** Request **
Please check each statement below against the blog text and answer yes or no, quoting the words from the blog text that decide it. 1. Coaching is said to help people feel better about themselves. 2. The writer put up with Andrew's treatment for a few months. 3. The writer kept spending time with Andrew after their mutual friend moved away.

** Document text **
● ● ●

Thursday, May 26, 2011

Teach People How to Treat You

Many times in life, we experience a situation that just feels icky. We might be dressed down by our boss, unintentionally insulted by a friend, felt guilty after a conversation with a family member, the list goes on and on...

First of all, your perception of "the way they made you feel"  is 100% your choice. Believe it or not, you choose to feel a certain way because of a reaction or insult that someone hurls at you. The better you feel about yourself, the less external words and actions will bother you. Coaching can go a long way towards helping with that.

That being said, we still don't want people walking all over you. The other thing that's surprising about this concept, aside from perception being a choice, is that we also teach people how to treat us. If your boss knows that he can walk all over you, whether it's right or not, he will. If your sister knows that you're a bit of a pushover, she's going to try to guilt you into anything!

The first step towards minimizing these external pressures and teaching people how to treat you is to be aware of the effect that people can have on you. If you crumble at the first sign of guilt or confrontation, you're going to need to work on your assertiveness a bit. As cheesy as it sounds, if you don't stand for something, you'll fall for anything. If you create a bit more chutzpah and assertiveness in your life, people will not continue to treat you the way they do.

If your sister begs you to go on a blind double date with her, and you really don't want to go, don't be guilted into it! If your boss continually asks you to stay late and you're either not getting paid for it, or, if it's taking up too much of your personal life, maybe it's time to look for something else. It takes time to develop this new level of decisiveness and self care, but with effort comes results.

The bottom line is: teach other people how to treat you well. As mentioned in my previous post about friendships that you've outgrown, "changing your playground" may be required. If people can't rise to the challenge of treating you differently and consequently, better, then you may not want them in your life anymore.

Friday, May 20, 2011

A Reason, A Season, or A Lifetime

Believe it or not, people who are currently in our lives won't necessarily be in them forever. Many of us have thought at one point that a so-called "friend" was treating us a certain way and that we didn't deserve it. I used to have a friend in high school (we'll call him Andrew) who was always tearing me down about how I was "too white" and a sell out because I didn't embrace African-American culture enough. He may have had a point, but that's not the one I'm trying to make here. The irony of the whole situation was that he was from India and was embracing African American culture as a way of fitting with American society more. I understood this, but didn't really care for the way that he continually baited me.

I put up with it for a long time (a couple of years, in fact) until, one day, it occurred to me that Andrew and I really didn't have that much in common in the first place. We had become friends through a mutual friend and that mutual friend had since moved away. I continued to hang out with Andrew because of convenience. I decided then and there that the next time he called me, I wouldn't call him back. And that's exactly what I did.

● ● ●

** Dataset extract **
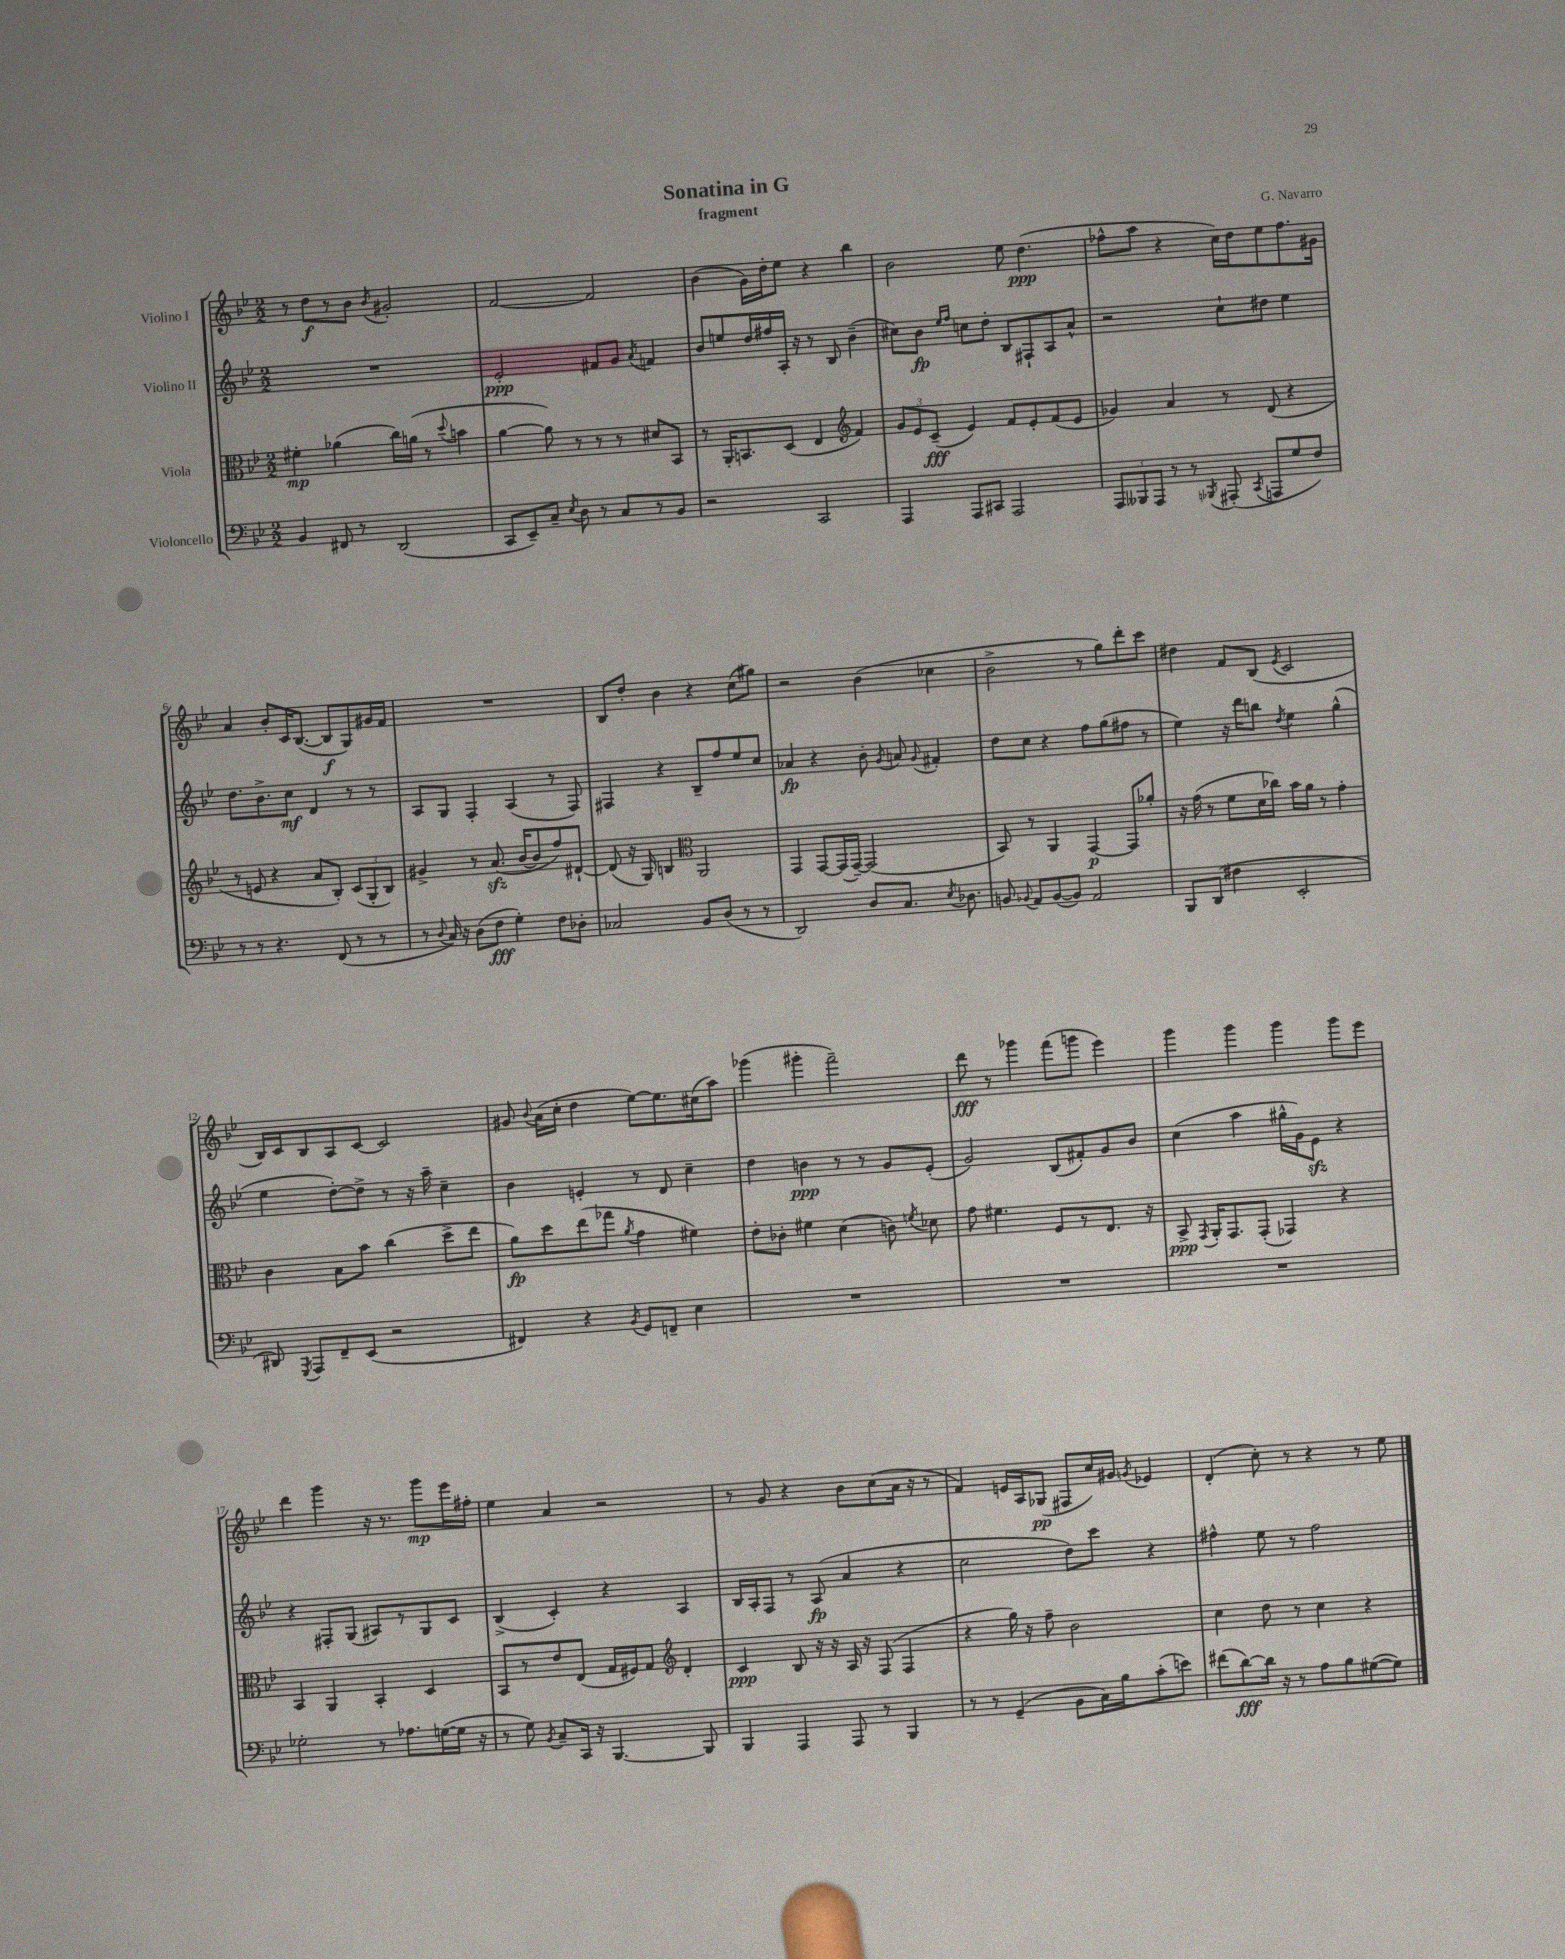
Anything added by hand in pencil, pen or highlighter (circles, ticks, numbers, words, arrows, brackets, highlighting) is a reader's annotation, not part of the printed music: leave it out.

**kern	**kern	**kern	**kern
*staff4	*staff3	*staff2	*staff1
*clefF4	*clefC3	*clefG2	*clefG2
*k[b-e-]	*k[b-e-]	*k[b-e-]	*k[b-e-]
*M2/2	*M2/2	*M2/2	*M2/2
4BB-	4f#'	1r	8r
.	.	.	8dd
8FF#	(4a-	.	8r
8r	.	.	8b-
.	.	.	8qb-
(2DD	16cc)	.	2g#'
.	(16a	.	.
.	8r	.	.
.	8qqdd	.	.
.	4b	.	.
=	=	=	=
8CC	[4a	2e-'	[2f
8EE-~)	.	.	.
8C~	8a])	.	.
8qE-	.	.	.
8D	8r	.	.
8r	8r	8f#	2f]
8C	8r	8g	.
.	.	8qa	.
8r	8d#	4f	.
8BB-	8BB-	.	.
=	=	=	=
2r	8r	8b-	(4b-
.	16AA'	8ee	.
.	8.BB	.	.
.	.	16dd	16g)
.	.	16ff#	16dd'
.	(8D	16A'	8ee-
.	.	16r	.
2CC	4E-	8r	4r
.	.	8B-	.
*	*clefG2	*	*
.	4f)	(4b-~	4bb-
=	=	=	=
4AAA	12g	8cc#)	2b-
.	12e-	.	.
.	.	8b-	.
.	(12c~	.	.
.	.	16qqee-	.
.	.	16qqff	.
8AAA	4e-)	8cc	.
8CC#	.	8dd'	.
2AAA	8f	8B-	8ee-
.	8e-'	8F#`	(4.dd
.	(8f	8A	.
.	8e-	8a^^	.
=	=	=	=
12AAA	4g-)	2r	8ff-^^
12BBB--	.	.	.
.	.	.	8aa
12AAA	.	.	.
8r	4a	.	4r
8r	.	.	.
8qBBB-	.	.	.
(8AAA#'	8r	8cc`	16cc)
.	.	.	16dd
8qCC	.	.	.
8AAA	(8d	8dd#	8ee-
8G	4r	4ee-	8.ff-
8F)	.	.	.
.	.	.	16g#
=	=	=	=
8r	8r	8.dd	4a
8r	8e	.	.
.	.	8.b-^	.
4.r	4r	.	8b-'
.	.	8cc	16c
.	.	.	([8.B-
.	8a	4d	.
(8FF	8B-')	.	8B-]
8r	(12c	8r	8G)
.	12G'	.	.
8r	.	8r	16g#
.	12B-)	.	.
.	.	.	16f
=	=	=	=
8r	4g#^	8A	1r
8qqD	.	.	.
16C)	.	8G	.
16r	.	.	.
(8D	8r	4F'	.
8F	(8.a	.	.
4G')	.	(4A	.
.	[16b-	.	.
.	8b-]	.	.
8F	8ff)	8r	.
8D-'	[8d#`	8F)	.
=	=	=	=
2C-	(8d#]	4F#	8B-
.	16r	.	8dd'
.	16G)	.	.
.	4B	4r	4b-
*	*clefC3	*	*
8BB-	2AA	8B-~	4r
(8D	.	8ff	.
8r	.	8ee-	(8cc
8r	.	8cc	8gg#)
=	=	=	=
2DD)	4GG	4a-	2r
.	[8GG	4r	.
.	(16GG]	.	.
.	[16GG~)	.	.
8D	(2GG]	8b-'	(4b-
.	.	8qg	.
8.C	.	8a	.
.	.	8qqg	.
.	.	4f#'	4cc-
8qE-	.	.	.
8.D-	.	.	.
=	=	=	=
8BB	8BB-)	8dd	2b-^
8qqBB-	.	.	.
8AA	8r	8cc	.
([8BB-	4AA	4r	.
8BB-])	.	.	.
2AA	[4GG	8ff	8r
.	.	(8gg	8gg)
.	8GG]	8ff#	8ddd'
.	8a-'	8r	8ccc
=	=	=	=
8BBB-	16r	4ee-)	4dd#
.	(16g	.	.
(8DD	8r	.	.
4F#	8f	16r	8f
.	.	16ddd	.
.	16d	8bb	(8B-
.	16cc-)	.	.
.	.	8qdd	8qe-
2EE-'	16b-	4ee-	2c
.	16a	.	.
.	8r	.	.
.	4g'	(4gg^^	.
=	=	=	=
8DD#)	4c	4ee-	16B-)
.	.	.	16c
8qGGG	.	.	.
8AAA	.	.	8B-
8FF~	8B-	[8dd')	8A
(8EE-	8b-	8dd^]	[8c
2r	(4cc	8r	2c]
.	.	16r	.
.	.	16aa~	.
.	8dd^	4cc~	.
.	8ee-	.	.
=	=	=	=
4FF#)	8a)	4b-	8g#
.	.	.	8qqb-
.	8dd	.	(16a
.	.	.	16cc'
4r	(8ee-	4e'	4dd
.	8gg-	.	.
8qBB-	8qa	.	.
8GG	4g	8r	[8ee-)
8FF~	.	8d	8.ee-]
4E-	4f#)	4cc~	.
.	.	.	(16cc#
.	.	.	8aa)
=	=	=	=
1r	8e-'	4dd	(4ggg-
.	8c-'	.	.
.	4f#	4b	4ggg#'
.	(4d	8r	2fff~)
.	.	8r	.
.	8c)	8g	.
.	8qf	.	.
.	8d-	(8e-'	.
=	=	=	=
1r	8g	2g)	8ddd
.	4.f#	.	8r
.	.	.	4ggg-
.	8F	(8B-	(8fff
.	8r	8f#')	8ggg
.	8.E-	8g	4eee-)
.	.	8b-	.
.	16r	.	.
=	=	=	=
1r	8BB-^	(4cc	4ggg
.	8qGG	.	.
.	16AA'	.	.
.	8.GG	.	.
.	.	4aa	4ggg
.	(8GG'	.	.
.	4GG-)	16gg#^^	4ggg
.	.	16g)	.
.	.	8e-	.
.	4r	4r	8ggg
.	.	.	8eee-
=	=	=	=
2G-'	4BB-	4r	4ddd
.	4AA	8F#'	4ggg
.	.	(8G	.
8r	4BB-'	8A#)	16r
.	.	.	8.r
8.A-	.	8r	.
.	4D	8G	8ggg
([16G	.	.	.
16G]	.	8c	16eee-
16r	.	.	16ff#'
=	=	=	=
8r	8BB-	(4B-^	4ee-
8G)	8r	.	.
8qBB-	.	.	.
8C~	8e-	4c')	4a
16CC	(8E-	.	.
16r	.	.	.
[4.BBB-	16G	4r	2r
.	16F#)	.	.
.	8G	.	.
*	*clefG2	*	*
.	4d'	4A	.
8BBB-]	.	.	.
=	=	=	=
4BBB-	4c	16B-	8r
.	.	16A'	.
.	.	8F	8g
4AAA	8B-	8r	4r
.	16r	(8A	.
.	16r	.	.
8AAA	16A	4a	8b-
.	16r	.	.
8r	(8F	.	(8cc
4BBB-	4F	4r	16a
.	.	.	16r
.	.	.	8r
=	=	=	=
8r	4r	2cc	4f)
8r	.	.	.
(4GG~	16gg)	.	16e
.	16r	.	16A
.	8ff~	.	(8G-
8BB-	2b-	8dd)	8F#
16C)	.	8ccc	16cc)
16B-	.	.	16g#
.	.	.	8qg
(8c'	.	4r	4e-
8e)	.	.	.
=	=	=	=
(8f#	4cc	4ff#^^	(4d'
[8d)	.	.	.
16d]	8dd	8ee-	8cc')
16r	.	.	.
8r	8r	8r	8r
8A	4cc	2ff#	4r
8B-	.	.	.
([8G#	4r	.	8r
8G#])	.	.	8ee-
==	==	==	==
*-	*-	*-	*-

● ● ●

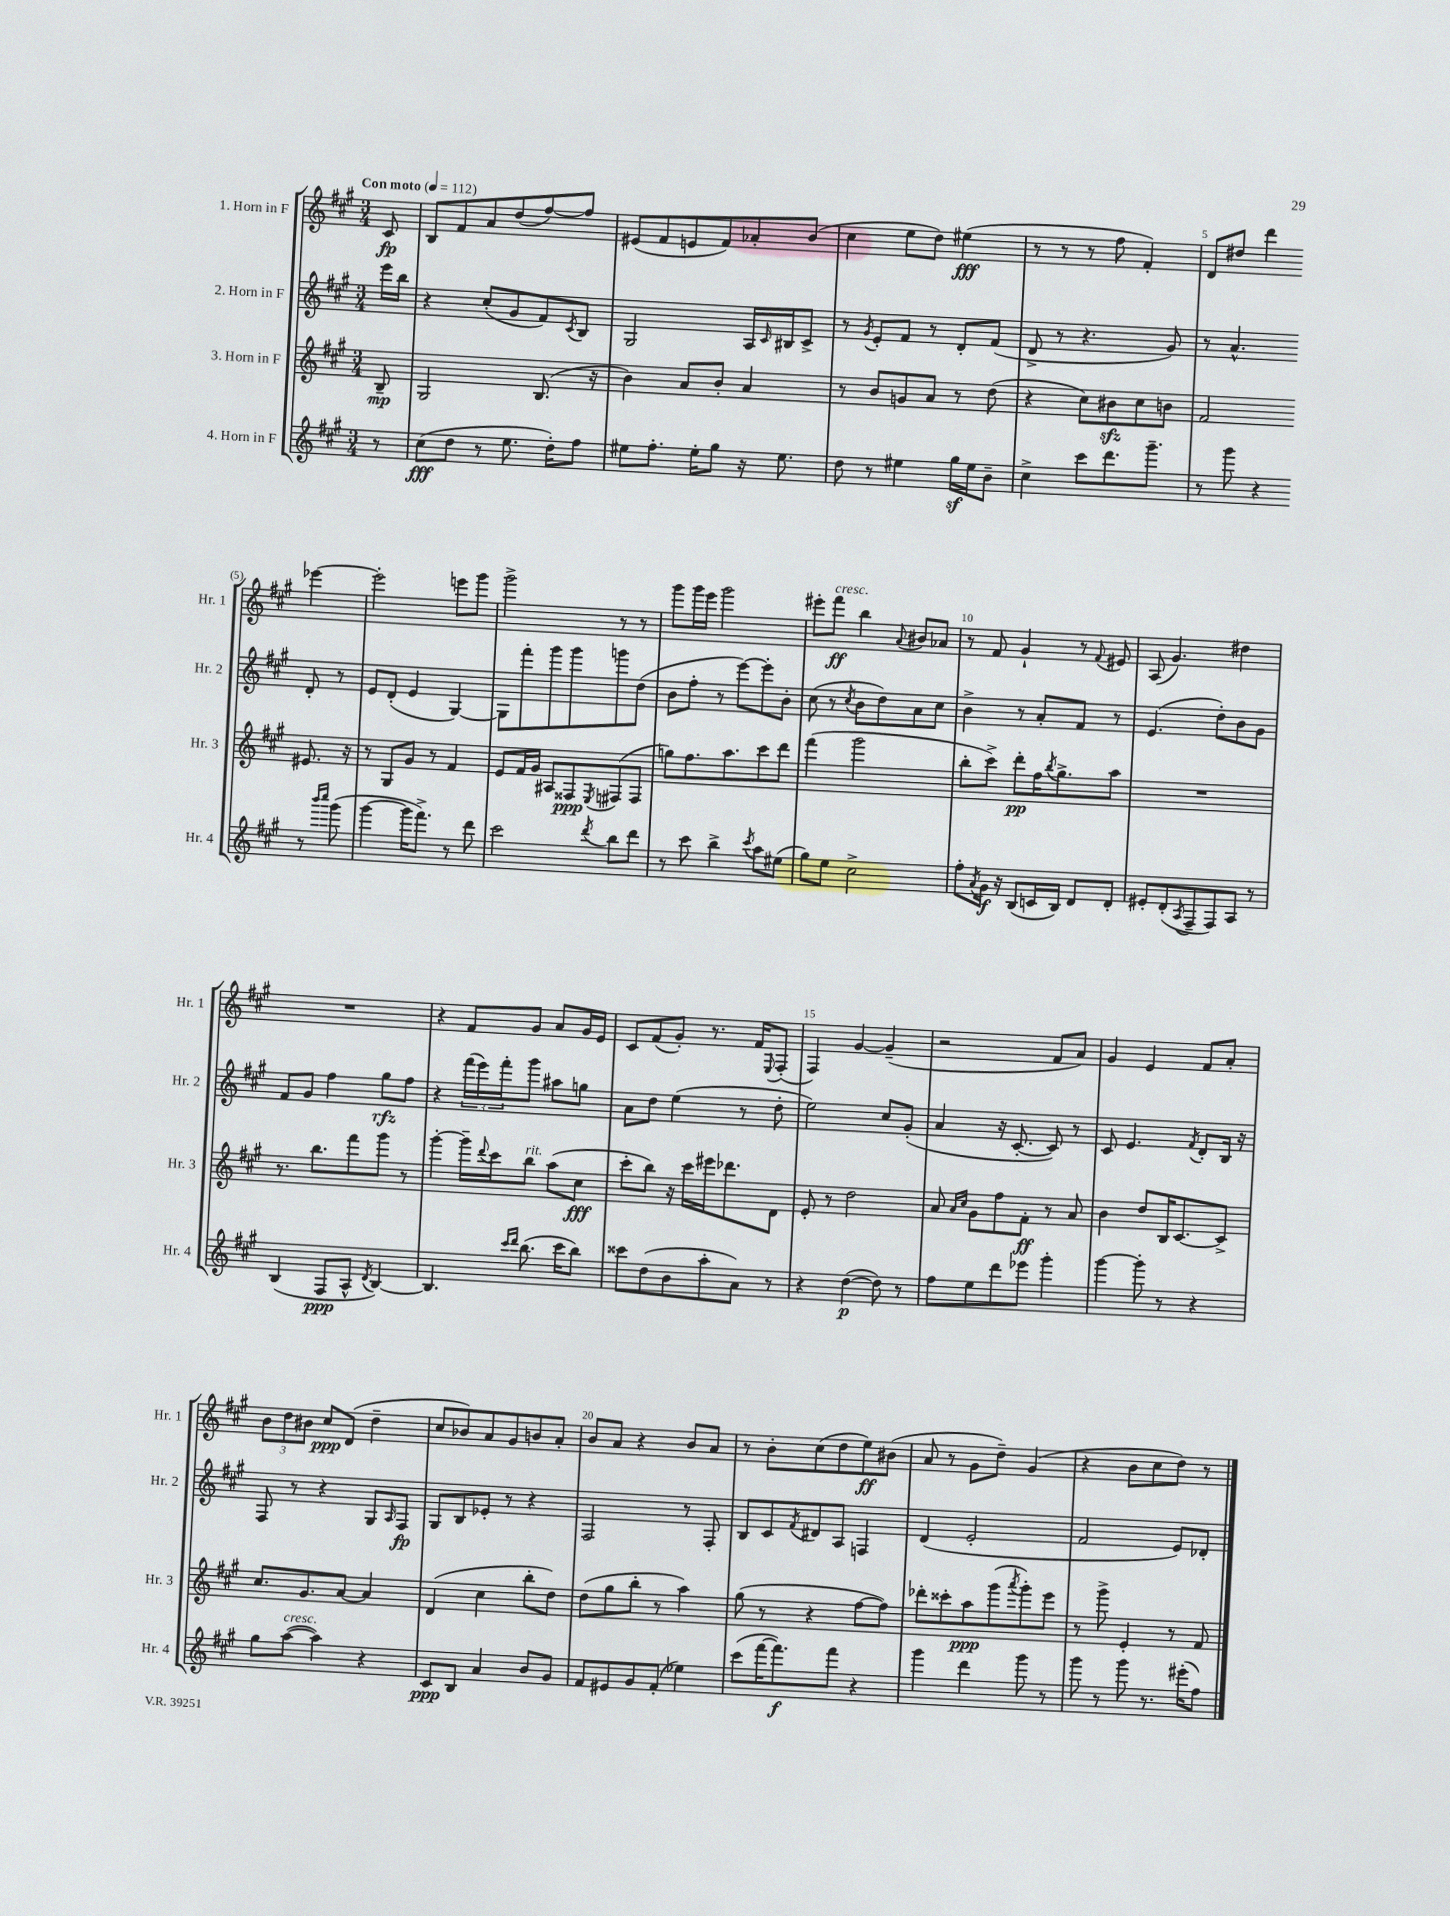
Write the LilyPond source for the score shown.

● ● ●

** Full output **
1. Yes: "The better you feel about yourself, the less external words and actions will bother you. Coaching can go a long way towards helping with that."
2. No: "I put up with it for a long time (a couple of years, in fact)"
3. Yes: "We had become friends through a mutual friend and that mutual friend had since moved away. I continued to hang out with Andrew because of convenience."